____ DATA SUPPLIED

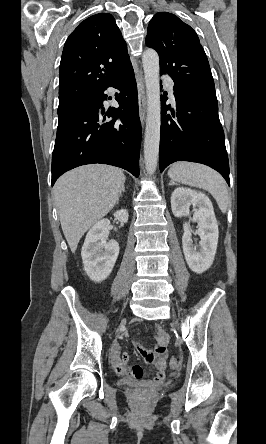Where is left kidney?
Wrapping results in <instances>:
<instances>
[{"label": "left kidney", "mask_w": 266, "mask_h": 444, "mask_svg": "<svg viewBox=\"0 0 266 444\" xmlns=\"http://www.w3.org/2000/svg\"><path fill=\"white\" fill-rule=\"evenodd\" d=\"M195 209L193 220L198 223L196 234L200 237L199 249L193 245L192 230L189 223H184L182 245L186 262L195 273H203L211 267L216 254L218 244V224L212 203L208 196L202 192L178 187L171 196V208L176 217H182L189 213V207Z\"/></svg>", "instance_id": "left-kidney-1"}]
</instances>
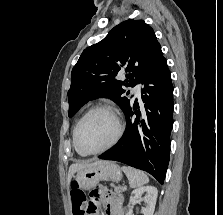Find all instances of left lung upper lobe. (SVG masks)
I'll return each instance as SVG.
<instances>
[{
    "instance_id": "left-lung-upper-lobe-1",
    "label": "left lung upper lobe",
    "mask_w": 223,
    "mask_h": 215,
    "mask_svg": "<svg viewBox=\"0 0 223 215\" xmlns=\"http://www.w3.org/2000/svg\"><path fill=\"white\" fill-rule=\"evenodd\" d=\"M165 59L153 29L143 20H126L100 42L86 48L71 73L69 117L90 100L107 97L125 113L131 102L122 86L133 87ZM124 69L129 80L117 81ZM127 82V83H126Z\"/></svg>"
}]
</instances>
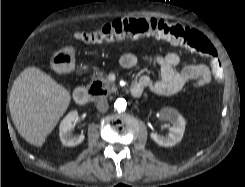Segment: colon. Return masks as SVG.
I'll return each instance as SVG.
<instances>
[{
  "label": "colon",
  "mask_w": 245,
  "mask_h": 187,
  "mask_svg": "<svg viewBox=\"0 0 245 187\" xmlns=\"http://www.w3.org/2000/svg\"><path fill=\"white\" fill-rule=\"evenodd\" d=\"M145 35L165 39L200 53L209 60L215 74L221 76L220 61L214 45L203 33L181 23L153 18H119L94 31L75 32L72 39L86 44L101 45L137 39Z\"/></svg>",
  "instance_id": "1"
}]
</instances>
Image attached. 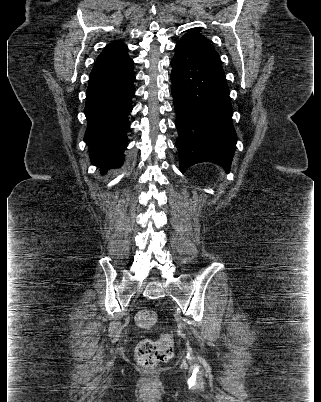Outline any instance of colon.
Returning <instances> with one entry per match:
<instances>
[{
  "instance_id": "1",
  "label": "colon",
  "mask_w": 321,
  "mask_h": 402,
  "mask_svg": "<svg viewBox=\"0 0 321 402\" xmlns=\"http://www.w3.org/2000/svg\"><path fill=\"white\" fill-rule=\"evenodd\" d=\"M158 317L154 311L141 310L135 316L137 326L150 329L157 323ZM173 339L163 335L157 340L144 339L135 348L137 362L145 368L152 369L158 363L168 361L173 354Z\"/></svg>"
}]
</instances>
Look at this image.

________

EXERCISE AIM> Copy the records word for word, starting at the first line and ending with the line that contains "Find all instances". Leave the pictures out of your copy.

EXERCISE RESULT>
Where is left kidney?
Wrapping results in <instances>:
<instances>
[{"label": "left kidney", "mask_w": 266, "mask_h": 444, "mask_svg": "<svg viewBox=\"0 0 266 444\" xmlns=\"http://www.w3.org/2000/svg\"><path fill=\"white\" fill-rule=\"evenodd\" d=\"M195 209L193 220L198 223L196 234L200 237L199 249L193 245L192 230L189 223H184L182 245L186 262L195 273H203L211 267L216 254L218 244V224L212 203L208 196L202 192L178 187L171 196V208L176 217H182L189 213V207Z\"/></svg>", "instance_id": "left-kidney-1"}]
</instances>
Find all instances of left lung upper lobe. (SVG masks)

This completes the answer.